I like a good challenge. I bite off more than I can chew, burn the candle at both ends, and overachieve on a regular basis. I hate defeat; I rarely admit it and certainly not before at least one good fit has been flung. But I met my match a while back at my local post office. At this quaint, rural site, I cried “Uncle!” to a monster python. Ok. So may it was just an oak snake, but the tale is still worth repeating.
I pulled into the parking lot around 9 P.M., unaware of any unusual circumstances. I hadn’t picked up my mail for several days and knew the postmaster was probably to the point of cussing me as he attempted to stuff yet another CenturyLink flyer into my cubbyhole. I entered by the side door, which was closer to my box. As the door vacuum-sealed behind me, I looked down to see an eighteen inch snake stretched across the floor, only two feet from my own.
I am not one of those dainty women who screams and faints at the sight of bugs. I didn’t even make a peep as I noted the slender head and argyle pattern across his back. He was probably nonvenomous, which earned him a reprieve in my way of thinking. While I have been reared in the South under the premise that a serpent was responsible for all the original sin in the world and anything slithering across the ground was entitled to a complimentary decapitation by way of a garden hoe, I am a practicing pacifist who logically considers most snakes as a remedy to rodent infestation. If they would commence eating spiders, I’d have a few dangling around the house. But this little guy, while posing no immediate threat to my existence, lay in the direct line of my box, and while he didn’t seem like a bad sort of fellow, my motto is Better Safe than Dealing with Antibiotic- Resistant Necrotic Flesh Thanks to the Overuse of Medications in this Country. So I saluted the doormat accessory and exited the building.
I was turning the key in the door of my Corolla when I started thinking about the situation. I hadn’t encountered a woman-eating tiger in the post office, nor was there a velociraptor on the loose. In truth, when I stopped to think about it, my mail was being held captive by a paralytic. My brand new Cache catalog was in the clutches of a creature with no hands and no ammunition. How hard could a takeover be?
I slammed the car door and doubled back, looking for stones in the shrubbery as I walked. Why a hedge that spawned reptilian wildlife should be deficient in rocks and sticks is beyond me. Pockets empty, I skirted the building and entered the premises from the front, gathering Intel of the layout as I surveyed the interior. I craned my head around the corner and was gratified to see the interloper stagnant on the rug. I felt a disproportionate sense of elation at having out-maneuvered a creature with a cerebrum the size of a lentil. I scoped the counter for artillery and decided the plastic brochure holder could be utilized in my attack.
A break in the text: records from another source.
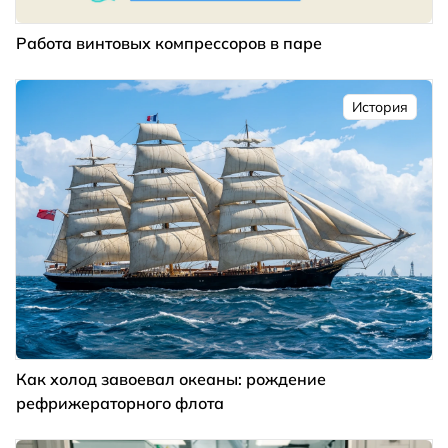
Работа винтовых компрессоров в паре
История
Как холод завоевал океаны: рождение
рефрижераторного флота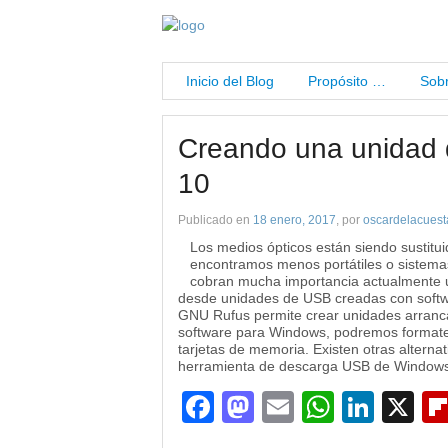
Inicio del Blog
Propósito …
Sobr
Creando una unidad 
10
Publicado en
18 enero, 2017
, por
oscardelacuest
Los medios ópticos están siendo sustit
encontramos menos portátiles o sistema
cobran mucha importancia actualmente u
desde unidades de USB creadas con softwar
GNU Rufus permite crear unidades arranca
software para Windows, podremos formatea
tarjetas de memoria. Existen otras alterna
herramienta de descarga USB de Windows
Facebook
Mastodon
Email
WhatsA
Link
X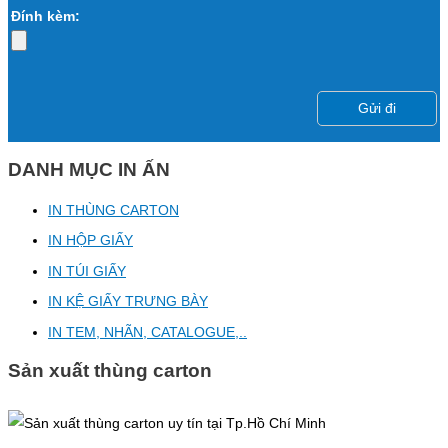
Đính kèm:
DANH MỤC IN ẤN
IN THÙNG CARTON
IN HỘP GIẤY
IN TÚI GIẤY
IN KỆ GIẤY TRƯNG BÀY
IN TEM, NHÃN, CATALOGUE,..
Sản xuất thùng carton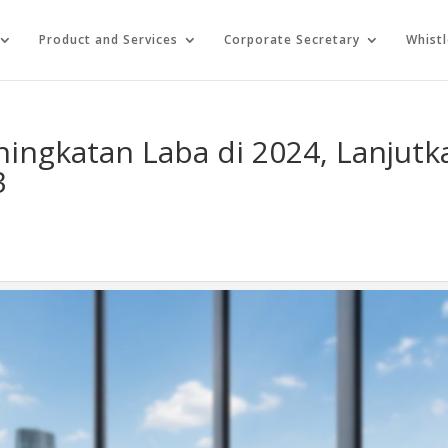
Product and Services
Corporate Secretary
Whist
ingkatan Laba di 2024, Lanjutk
3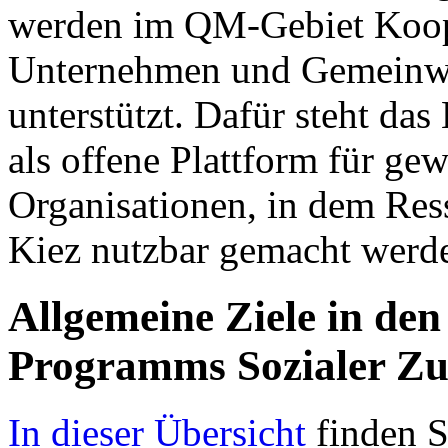
werden im QM-Gebiet Koop
Unternehmen und Gemeinwes
unterstützt. Dafür steht da
als offene Plattform für ge
Organisationen, in dem Res
Kiez nutzbar gemacht werd
Allgemeine Ziele in de
Programms Sozialer Z
In dieser Übersicht
finden S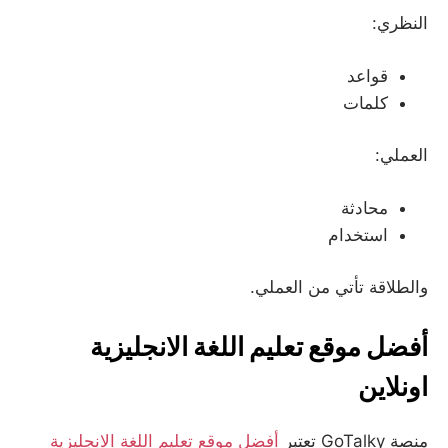
النظري:
قواعد
كلمات
العملي:
محادثة
استخدام
والطلاقة تأتي من العملي.
أفضل موقع تعليم اللغة الانجليزية
اونلاين
منصة GoTalky تعتبر
أفضل موقع تعليم اللغة الانجليزية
The sturdy holder wasn’t as aerodynamically efficient as I would have hoped, but beggars can’t be choosers.
I stood fifteen feet from the target and heaved the homemade missile along the floor. As is consistent with my bowling skills, I missed. By a lot. The second leaflet holder was even less mobile than the first, and once again, Slim Jim never even felt a breeze, so great are my pitching skills. If the Army recruiter from my high school reads this, he should be glad I never enlisted. I would have been the cadet who, while brilliantly passing any written test they offered, would have bombed an orphanage, church, school, and a hospital while leaving the enemy military post intact.
I had depleted my weapon supply, and short of dismantling the Priority Mail counter, a move that would surely put a frown on Uncle Sam’s face, I was empty-handed. I nixed the idea of throwing my keys into the reptile abyss, lest I spend the night with one eye open under the Outgoing Mail slots. I could have tossed a plethora of brochures in his direction, but unless he was terrified of literacy, I couldn’t justify a method that would yield untidy results. I even entertained the notion of going home and asking my neighbor for his shotgun. His wife is a snake-killing enthusiast, and summertime offers more explosions next door than a 4th of July fireworks show. But just in case my aim matched my earlier gutter balls, I decided against the move with the vision of me blowing a 5’x5’ hole in the side of the post office while the prowler escaped amidst a confetti cascade of pre-approved credit card applications. Seeing the plastic holders littered across the floor, nothing remained except to content myself with vandalism of a government office and to wave the white flag of surrender.
So I sounded the retreat and drove myself home. I’m sure the postal worker who opened the next morning would wonder what in the world had happened, but I wasn’t about to ‘fess up to my pitiful extermination techniques. Besides, if I heard a blood-curdling scream the next morning, I’d know she had arrived to find the nighttime visitor still in residence. At the end of the day, you simply have to know when to gracefully admit defeat.